Policies translate the abstract business values of the operation’s mission statement into practical terms to shape the behavior of personnel. The goal is for personnel performance to be consistent with the company’s mission statement and values. Properly designed policies will:
- Decrease staff uncertainties about acceptable practices
- Reduce stress and conflict among employees
- Decrease Ad hoc procedures and arbitrary decisions
- Increase the involvement of employees in decisions about the operations
- Improve the quality of business decision making within the company
A good security policy will:
- Promote the activities that safeguard the assets of the company
- Maintain compliance with applicable codes for the operation of the company
- Provide legal protection for company conduct
The usual steps in drafting policy include:
1. Examine institution’s mission and values and determine how they apply to the policy.
2. Agreement on general principles by all top management
3. Obtain copies of policies from other institutions or organizations
4. Delegate the policy writing to a subcommittee or a standing committee on policy.
5. Circulate the first draft for review.
6. Meet with affected managers to discuss questions about the policy and obtain approval
7. Revise the policy based on manager input.
8. Have legal counsel review and comment on the revised policy.
9. Revise the draft again based on additional input.
10. Follow the policy through organizational channels until approved
11. Conduct educational programs so that personnel understand and apply the policy
12. Evaluate the policy after it is in use and review and revise as needed.
Policy development committees need to understand that a policy is never finished.

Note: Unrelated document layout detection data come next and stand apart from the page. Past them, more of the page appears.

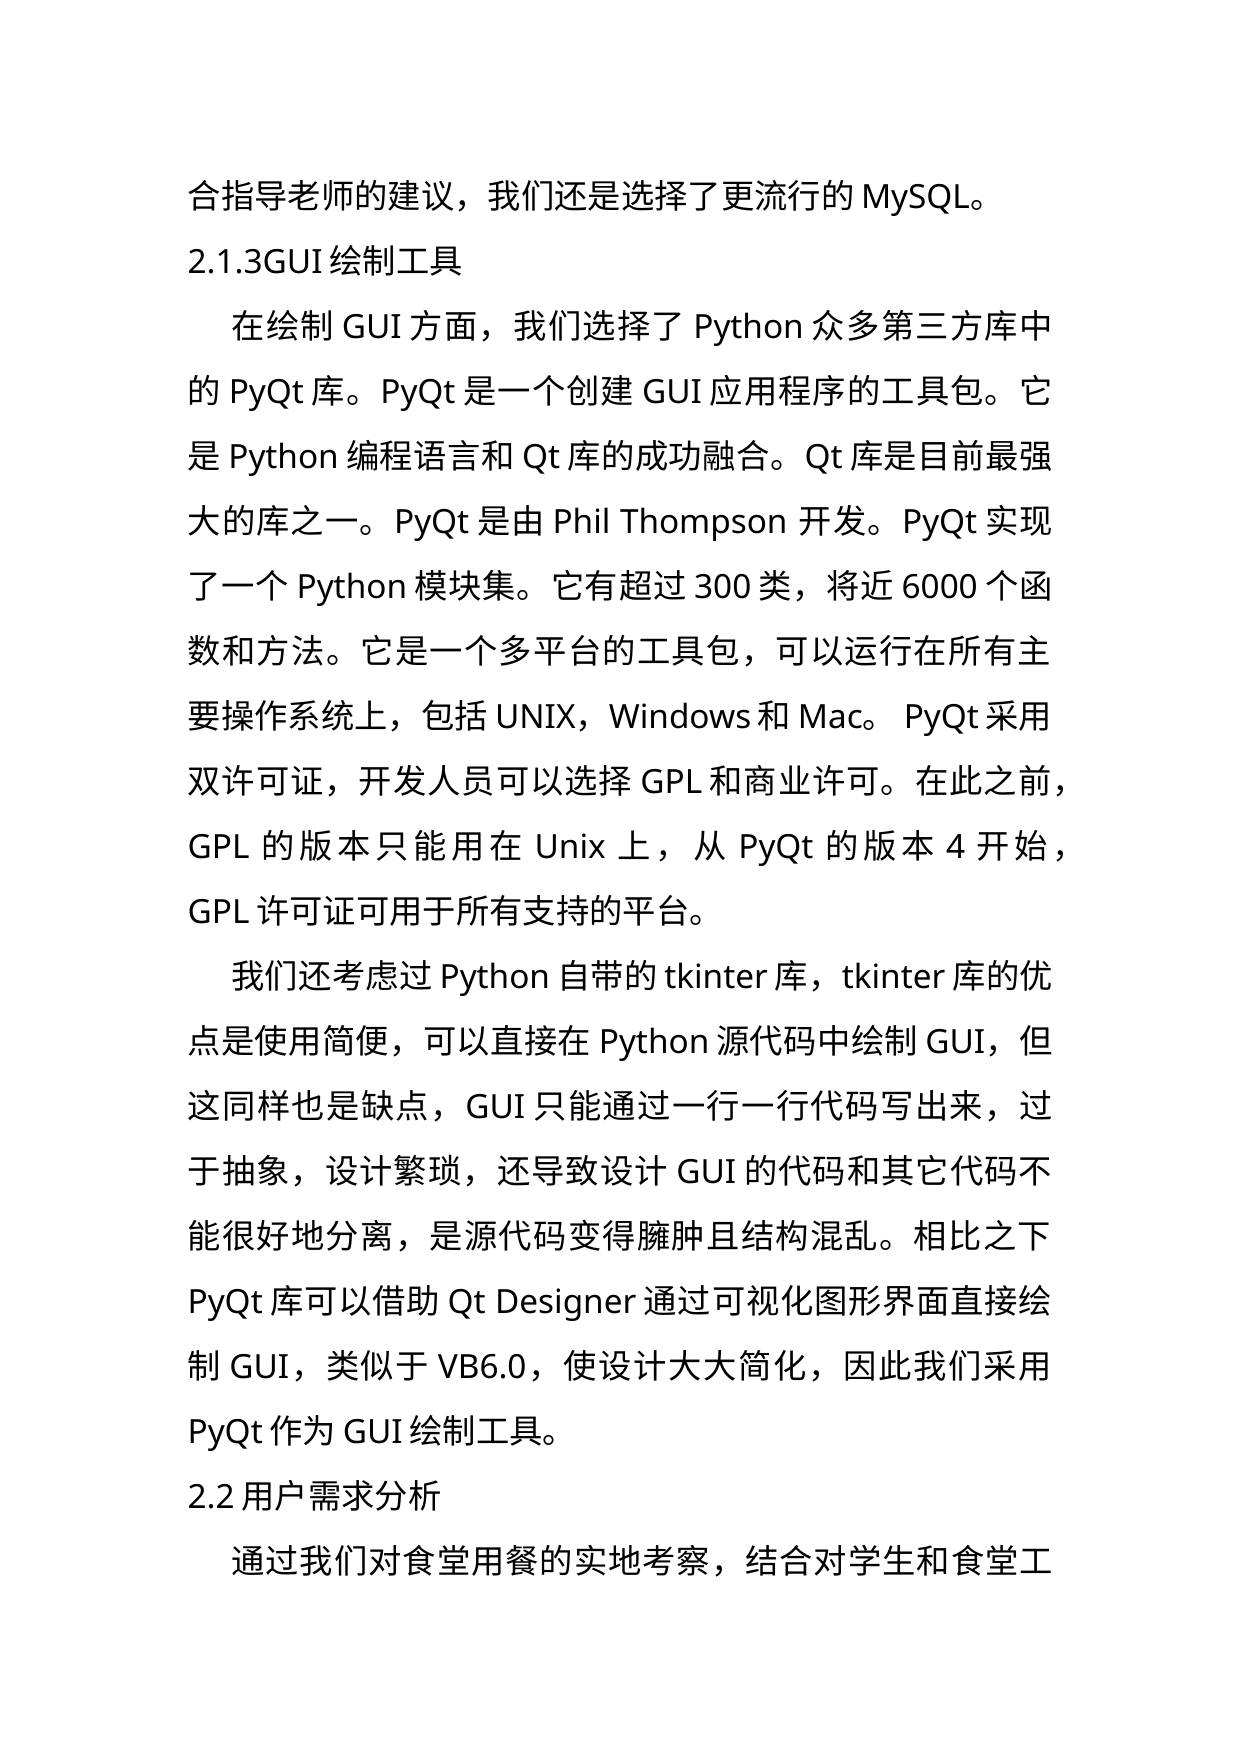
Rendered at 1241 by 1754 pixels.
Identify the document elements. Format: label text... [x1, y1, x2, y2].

text 我们还考虑过Python自带的tkinter库，tkinter库的优点是使用简便，可以直接在Python源代码中绘制GUI，但这同样也是缺点，GUI只能通过一行一行代码写出来，过于抽象，设计繁琐，还导致设计GUI的代码和其它代码不能很好地分离，是源代码变得臃肿且结构混乱。相比之下，PyQt库可以借助Qt Designer通过可视化图形界面直接绘制GUI，类似于VB6.0，使设计大大简化，因此我们采用PyQt作为GUI绘制工具。 [187, 942, 1053, 1462]
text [187, 1527, 1053, 1592]
text 2.1.3GUI绘制工具 [187, 227, 1053, 292]
text 2.2用户需求分析 [187, 1462, 1053, 1527]
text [187, 162, 1053, 227]
text 在绘制GUI方面，我们选择了Python众多第三方库中的PyQt库。PyQt是一个创建GUI应用程序的工具包。它是Python编程语言和Qt库的成功融合。Qt库是目前最强大的库之一。PyQt是由Phil Thompson 开发。PyQt实现了一个Python模块集。它有超过300类，将近6000个函数和方法。它是一个多平台的工具包，可以运行在所有主要操作系统上，包括UNIX，Windows和Mac。 PyQt采用双许可证，开发人员可以选择GPL和商业许可。在此之前，GPL的版本只能用在Unix上，从PyQt的版本4开始，GPL许可证可用于所有支持的平台。 [187, 292, 1053, 942]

Even though management approves the policy, it can be improved over time. New situations, new threats and methods of mitigation will necessitate policy revisions.

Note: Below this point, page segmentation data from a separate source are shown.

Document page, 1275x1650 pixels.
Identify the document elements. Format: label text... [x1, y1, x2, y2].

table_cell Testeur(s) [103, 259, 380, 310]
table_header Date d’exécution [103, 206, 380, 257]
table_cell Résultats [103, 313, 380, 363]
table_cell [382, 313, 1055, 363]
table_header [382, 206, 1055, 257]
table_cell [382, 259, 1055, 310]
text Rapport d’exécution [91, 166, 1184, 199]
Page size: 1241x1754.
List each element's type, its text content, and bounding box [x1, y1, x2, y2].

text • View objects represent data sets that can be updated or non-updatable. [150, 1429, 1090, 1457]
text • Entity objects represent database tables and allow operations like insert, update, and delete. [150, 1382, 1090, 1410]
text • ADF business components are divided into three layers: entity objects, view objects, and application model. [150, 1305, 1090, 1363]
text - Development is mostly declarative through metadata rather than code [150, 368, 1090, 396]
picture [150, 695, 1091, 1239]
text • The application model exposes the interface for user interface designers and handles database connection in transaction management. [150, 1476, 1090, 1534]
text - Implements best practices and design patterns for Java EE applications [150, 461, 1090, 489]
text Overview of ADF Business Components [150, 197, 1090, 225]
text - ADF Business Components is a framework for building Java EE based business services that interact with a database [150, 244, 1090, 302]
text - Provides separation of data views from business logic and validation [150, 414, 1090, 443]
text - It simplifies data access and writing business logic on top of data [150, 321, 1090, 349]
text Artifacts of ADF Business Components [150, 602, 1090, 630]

If properly developed a contingency plan reduces risk by either increasing system effectiveness or reducing consequences. A properly developed contingency plan mitigates exposures should preventive measures fail.
In developing a contingency plan, determine:
- What can happen?
- How will we respond?
- Who will respond?
- What equipment do we need to respond?
While the emergencies may be similar, response protocols differ dependent on a client’s response organization, risk processes, local and other regulatory requirements, etc. An SDS contingency plan is designed to meet specific client needs, and the requirements of government and regulatory agencies.
Strategies for educating company staff about policies include:
- Include the affected staff members in the policy review and revision process
- Present cases in an educational format that highlights aspects of the policy
- Distribute summaries of the policy
- Include summaries of the policy in the company’s newsletter
- Provide copies of the policy in areas where references are needed
In most instances the security policies are developed after the company is in operation. SDS recommends 3 steps for training.
An SDS security consultant will organize drills and exercises to validate elements of the security contingency plan and responses. Our exercises are a rehearsal or simulation of an emergency, in which individuals demonstrate their knowledge of the tasks that would be expected of them in a real emergency.
SDS designs each exercise to foster discussions as participants participate in the drill and resolve problems based on the contingency plans. The exercise promotes group participation in the identification of problem areas and is an excellent format to help new security personnel become familiar with established or emerging concepts and/or plans, policies, procedures, systems and facilities.
Active shooters in or near your building is the worst scenario most people can imagine. The first few minutes of an active shooter occurrence are critical to the outcome of the incident. Coordinating responses with law enforcement SDS can develop a detailed active shooter response protocol that is unique to your facility. An SDS active shooter preparation is developed working closely with you security staff and management team to ensure your employees are as prepared as possible for the event.